Early in the New Year the signs were ominous that something unusual was about to happen. Massive cold pooling to our North-East on the 5th January 1987 were giving temps of -35c in Finland and further East inSiberia -76f :blink: :blink: These mind numbingly temps were on a collision course with the British Isles. By Sat 10th the wind had swung around to the North East and a huge High Pressure area was established over Scandinavia and so the scene was set.

On Sunday 11th Jan Essex had already recieved 5" ( 12cm ) of level snow and the BBC Forecast for the week ahead was dire (Not if you were a snow lover) Over the next few days the cold intensified. On Monday 12th Southends top temperature was an amazing Minus 10c and the sea froze for 700 yards from Westcliff to Southend. This Monday was the lowest daytime temperature recorded in the 20th Century for Southend and it was unusual for heavy snow to fall in these low temps and was almost unprecedented. Myraids of fine powdery snowflakes whirled in From the North Sea, generated by its reletive warmth. Rising columns of air, cooling and condensing, produced almost non stop heavy snow showers throughout Tuesday 13th Jan and a huge clear up operation was underway. In South East Essex supplies of 60,000 tons of Salt were needed. By Wednesday 14th Southend had accumalated 2 level feet of snow, with 85cm at Thundersley and Leigh On Sea. This was just the start and worse was to follow as the wind strenthened on the Wednesday to create a magical scene as powder snow was whipped up into huge drifts. The savage winds roared over fields whipping the snow into blinding clouds. Mersea. Tiptree, Halstead and Maldon were completely cut off, and all villages between Clacton and Lowestoft were isolated. The next problem was panic buying from the shops that HAD Supplies. 400 Of the 700 Schools closed in the county. There were countless stories of Babies being born in Ambulances stuck in drifts and such. One totally buried car was bulldozed out at Southminster and a Police Patrol on the A12 saw just 1 traveller with no apparant problem, he was ski-ing in the fast lane near Chelmsford.

> **STATED GOAL 1**: Can you retype the account of the January 1987 snow in Essex in full, word for word?

> **GIVEN RECORDS**:
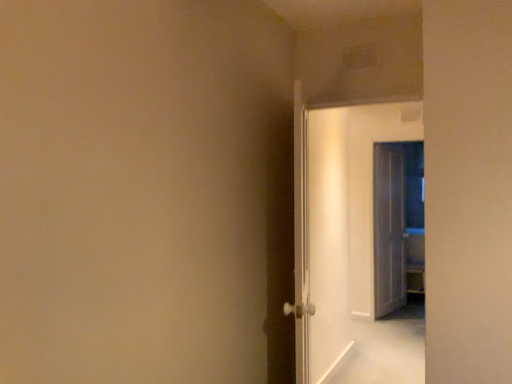
Question: From a real-world perspective, is translucent glass door at right, positioned as the third door in left-to-right order, on white glossy door at center, which is counted as the 1th door, starting from the left?

Choices:
 (A) yes
 (B) no

Answer: (B)

Question: From the image's perspective, is translucent glass door at right, the first door when ordered from right to left, located beneath white glossy door at center, the third door viewed from the right?

Choices:
 (A) yes
 (B) no

Answer: (A)

Question: Would you say white glossy door at center, the third door viewed from the right, is part of translucent glass door at right, positioned as the third door in left-to-right order,'s contents?

Choices:
 (A) no
 (B) yes

Answer: (A)

Question: Is translucent glass door at right, the first door when ordered from right to left, closer to the viewer compared to white glossy door at center, the third door viewed from the right?

Choices:
 (A) no
 (B) yes

Answer: (A)

Question: Can you confirm if translucent glass door at right, the first door when ordered from right to left, is shorter than white glossy door at center, which is counted as the 1th door, starting from the left?

Choices:
 (A) no
 (B) yes

Answer: (A)

Question: Would you consider translucent glass door at right, the 3th door positioned from the front, to be distant from white glossy door at center, placed as the first door when sorted from front to back?

Choices:
 (A) no
 (B) yes

Answer: (B)

Question: Is white glossy door at center, acting as the second door starting from the front, taller than translucent glass door at right, positioned as the third door in left-to-right order?

Choices:
 (A) no
 (B) yes

Answer: (A)

Question: From a real-world perspective, is white glossy door at center, acting as the second door starting from the front, over translucent glass door at right, positioned as the third door in left-to-right order?

Choices:
 (A) yes
 (B) no

Answer: (A)

Question: From the image's perspective, is white glossy door at center, acting as the 2th door starting from the left, located above translucent glass door at right, the 1th door from the back?

Choices:
 (A) no
 (B) yes

Answer: (B)

Question: Considering the relative positions of white glossy door at center, which is the 2th door from right to left, and translucent glass door at right, positioned as the third door in left-to-right order, in the image provided, is white glossy door at center, which is the 2th door from right to left, to the left of translucent glass door at right, positioned as the third door in left-to-right order, from the viewer's perspective?

Choices:
 (A) yes
 (B) no

Answer: (A)

Question: Can you see white glossy door at center, which appears as the second door when viewed from the back, touching translucent glass door at right, positioned as the third door in left-to-right order?

Choices:
 (A) no
 (B) yes

Answer: (A)

Question: Does white glossy door at center, acting as the second door starting from the front, appear on the right side of translucent glass door at right, the 3th door positioned from the front?

Choices:
 (A) yes
 (B) no

Answer: (B)

Question: Does white glossy door at center, placed as the first door when sorted from front to back, have a greater height compared to white glossy door at center, which appears as the second door when viewed from the back?

Choices:
 (A) no
 (B) yes

Answer: (A)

> **STATED GOAL 2**: Can you lay out the lines of the rows as a Markdown table with the columns No. and Line, starting at the line containing "Question: Does white glossy door at center, placed" and ending at the last line of the rows, with blank lines left out?

> **COMPLETE RESPONSE 1**:
Early in the New Year the signs were ominous that something unusual was about to happen. Massive cold pooling to our North-East on the 5th January 1987 were giving temps of -35c in Finland and further East inSiberia -76f :blink: :blink: These mind numbingly temps were on a collision course with the British Isles. By Sat 10th the wind had swung around to the North East and a huge High Pressure area was established over Scandinavia and so the scene was set.

On Sunday 11th Jan Essex had already recieved 5" ( 12cm ) of level snow and the BBC Forecast for the week ahead was dire (Not if you were a snow lover) Over the next few days the cold intensified. On Monday 12th Southends top temperature was an amazing Minus 10c and the sea froze for 700 yards from Westcliff to Southend. This Monday was the lowest daytime temperature recorded in the 20th Century for Southend and it was unusual for heavy snow to fall in these low temps and was almost unprecedented. Myraids of fine powdery snowflakes whirled in From the North Sea, generated by its reletive warmth. Rising columns of air, cooling and condensing, produced almost non stop heavy snow showers throughout Tuesday 13th Jan and a huge clear up operation was underway. In South East Essex supplies of 60,000 tons of Salt were needed. By Wednesday 14th Southend had accumalated 2 level feet of snow, with 85cm at Thundersley and Leigh On Sea. This was just the start and worse was to follow as the wind strenthened on the Wednesday to create a magical scene as powder snow was whipped up into huge drifts. The savage winds roared over fields whipping the snow into blinding clouds. Mersea. Tiptree, Halstead and Maldon were completely cut off, and all villages between Clacton and Lowestoft were isolated. The next problem was panic buying from the shops that HAD Supplies. 400 Of the 700 Schools closed in the county. There were countless stories of Babies being born in Ambulances stuck in drifts and such. One totally buried car was bulldozed out at Southminster and a Police Patrol on the A12 saw just 1 traveller with no apparant problem, he was ski-ing in the fast lane near Chelmsford.

> **COMPLETE RESPONSE 2**:
| No. | Line |
|---|---|
| 1 | Question: Does white glossy door at center, placed as the first door when sorted from front to back, have a greater height compared to white glossy door at center, which appears as the second door when viewed from the back? |
| 2 | Choices: |
| 3 |  (A) no |
| 4 |  (B) yes |
| 5 | Answer: (A) |